Background:  Hyperlipidemia is a common complication in HIV-infected persons on ART, but few HMG Co-A reductase inhibitors are used in this population because of the potential for drug interactions. Rosuvastatin (ROS), a potent HMG Co-A reductase inhibitor, is not a substrate for CYP450 3A4. Thus, drug interactions with ROS and HIV protease inhibitors seem unlikely. This study was designed to demonstrate bioequivalence of lopinavir/ritonavir (LPV/r) and ROS when administered alone and in combination. Safety and tolerability data were also collected. 

Methods:  This was an open label, single-arm, 3-phase, pharmacokinetic study in HIV seronegative healthy volunteers. Subjects took ROS 20 mg once daily for 7 days, followed by LPV/r tablets 400/100 mg alone twice daily for 10 days, and then ROS+LPV/r for 7 days. Intensive pharmacokinetic sampling was performed on days 7, 17, and 24 following a standardized meal. The study was >80% powered for ROS AUC and C_max bioequivalence with 18 subjects. ROS and LPV/r pharmacokinetic were quantified with validated high-performance liquid chromatography/mass spectroscopy (HPLC/MS) assays and pharmacokinetic parameters obtained with non-compartmental methods (WinNonLin).

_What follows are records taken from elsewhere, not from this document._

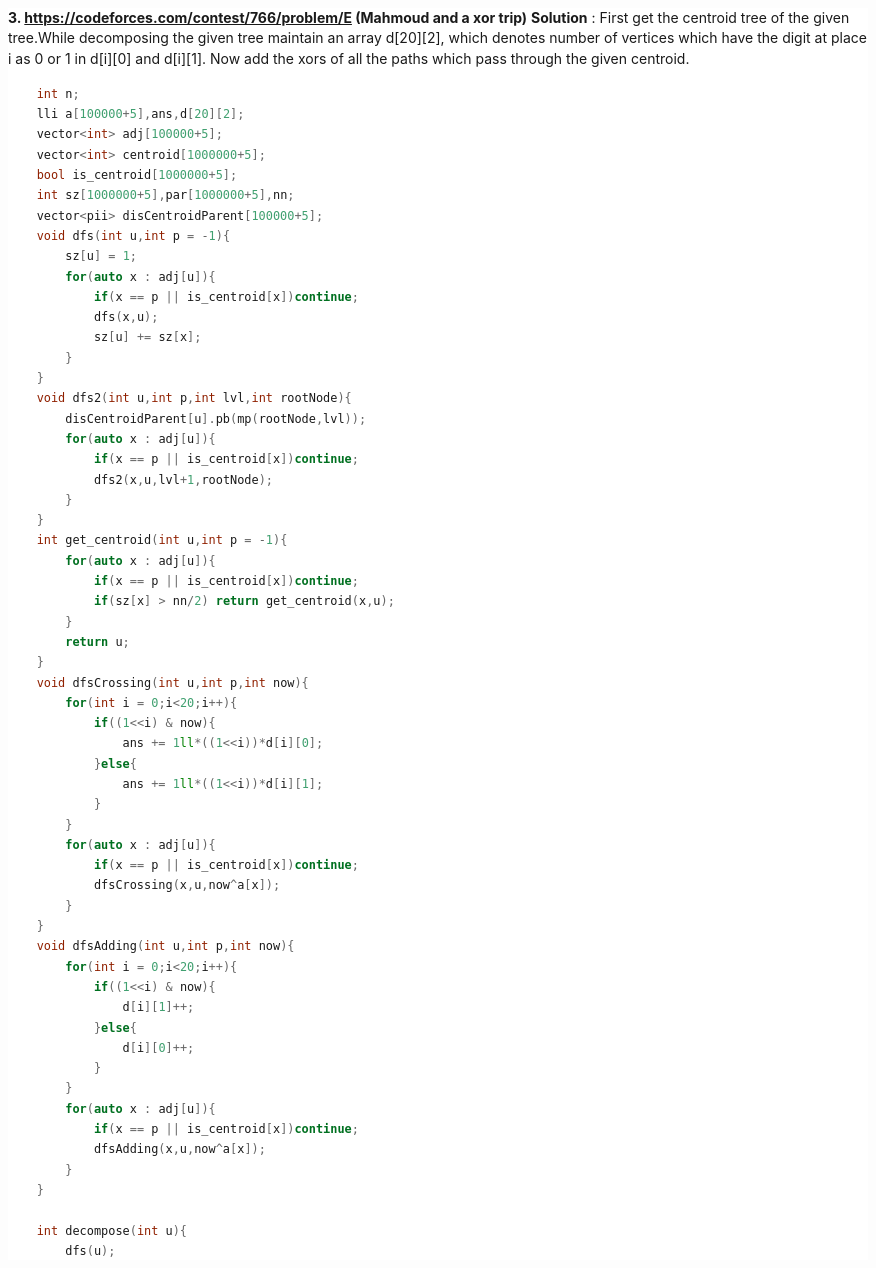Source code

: 
**3. https://codeforces.com/contest/766/problem/E (Mahmoud and a xor trip)**
**Solution** : First get the centroid tree of the given tree.While decomposing the given tree maintain an array d[20][2], which denotes number of vertices which have the digit at place i as 0 or 1 in d[i][0] and d[i][1]. Now add the xors of all the paths which pass through the given centroid.

```cpp
    int n;
    lli a[100000+5],ans,d[20][2];
    vector<int> adj[100000+5];
    vector<int> centroid[1000000+5];
    bool is_centroid[1000000+5];
    int sz[1000000+5],par[1000000+5],nn;
    vector<pii> disCentroidParent[100000+5];
    void dfs(int u,int p = -1){
        sz[u] = 1;
        for(auto x : adj[u]){
            if(x == p || is_centroid[x])continue;
            dfs(x,u);
            sz[u] += sz[x];
        }
    }
    void dfs2(int u,int p,int lvl,int rootNode){
        disCentroidParent[u].pb(mp(rootNode,lvl));
        for(auto x : adj[u]){
            if(x == p || is_centroid[x])continue;
            dfs2(x,u,lvl+1,rootNode);
        }
    }
    int get_centroid(int u,int p = -1){
        for(auto x : adj[u]){
            if(x == p || is_centroid[x])continue;
            if(sz[x] > nn/2) return get_centroid(x,u);
        }
        return u;
    }
    void dfsCrossing(int u,int p,int now){
        for(int i = 0;i<20;i++){
            if((1<<i) & now){
                ans += 1ll*((1<<i))*d[i][0];
            }else{
                ans += 1ll*((1<<i))*d[i][1];
            }
        }
        for(auto x : adj[u]){
            if(x == p || is_centroid[x])continue;
            dfsCrossing(x,u,now^a[x]);
        }
    }
    void dfsAdding(int u,int p,int now){
        for(int i = 0;i<20;i++){
            if((1<<i) & now){
                d[i][1]++;
            }else{
                d[i][0]++;
            }
        }
        for(auto x : adj[u]){
            if(x == p || is_centroid[x])continue;
            dfsAdding(x,u,now^a[x]);
        }
    }
    
    int decompose(int u){
        dfs(u);  
```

Geometric mean ratios (GMR) and 90%CI were determined (SAS).   

Results:  Of 20 subjects we enrolled, 15 (60% female) were eligible for statistical analysis of pharmacokinetic data. Mean (±SD) ROS AUC and C_max were 50 ng*hr/mL (±15.3) and 4.7 ng/mL (±1.8), respectively, when given alone vs 115 ng*hr/mL (±65.5) and 25.2 ng/mL (±16.9) when combined with LPV/r. The GMR was 2.1 (90%CI 1.7 to 2.6) for ROS AUC and 4.7 (90%CI 3.4 to 6.4) for ROS C_max with LPV/r vs alone (p <0.0001). ROS elimination half-life was unaffected by LPV/r. There was one grade 4 (>10xULN) asymptomatic creatine phosphokinase elevation with ROS+LPV/r.  There was one grade 1 liver function test elevation (1.1-2.5xULN) with ROS+LPV/r vs none with ROS alone. LDL cholesterol reductions appeared attenuated with ROS+LPV/r (mean baseline LDL = 96 mg/dL; 40% decrease with ROS alone vs 27% decrease with ROS+LPV/r). LPV AUC and C_max were bioequivalent with ROS. 

Conclusions:  ROS AUC and C_max were unexpectedly increased 2.1- and 4.7-fold in the presence of LPV/r. Studies are needed to elucidate the mechanism for this interaction. An investigation of dose separation of LPV/r and ROS that would mitigate the interaction should also be pursued. Lowering the dose of ROS with LPV/r may affect the cholesterol-lowering efficacy. ROS+LPV/r should be used with caution until the safety, efficacy, and appropriate dosing of this combination have been demonstrated in larger populations.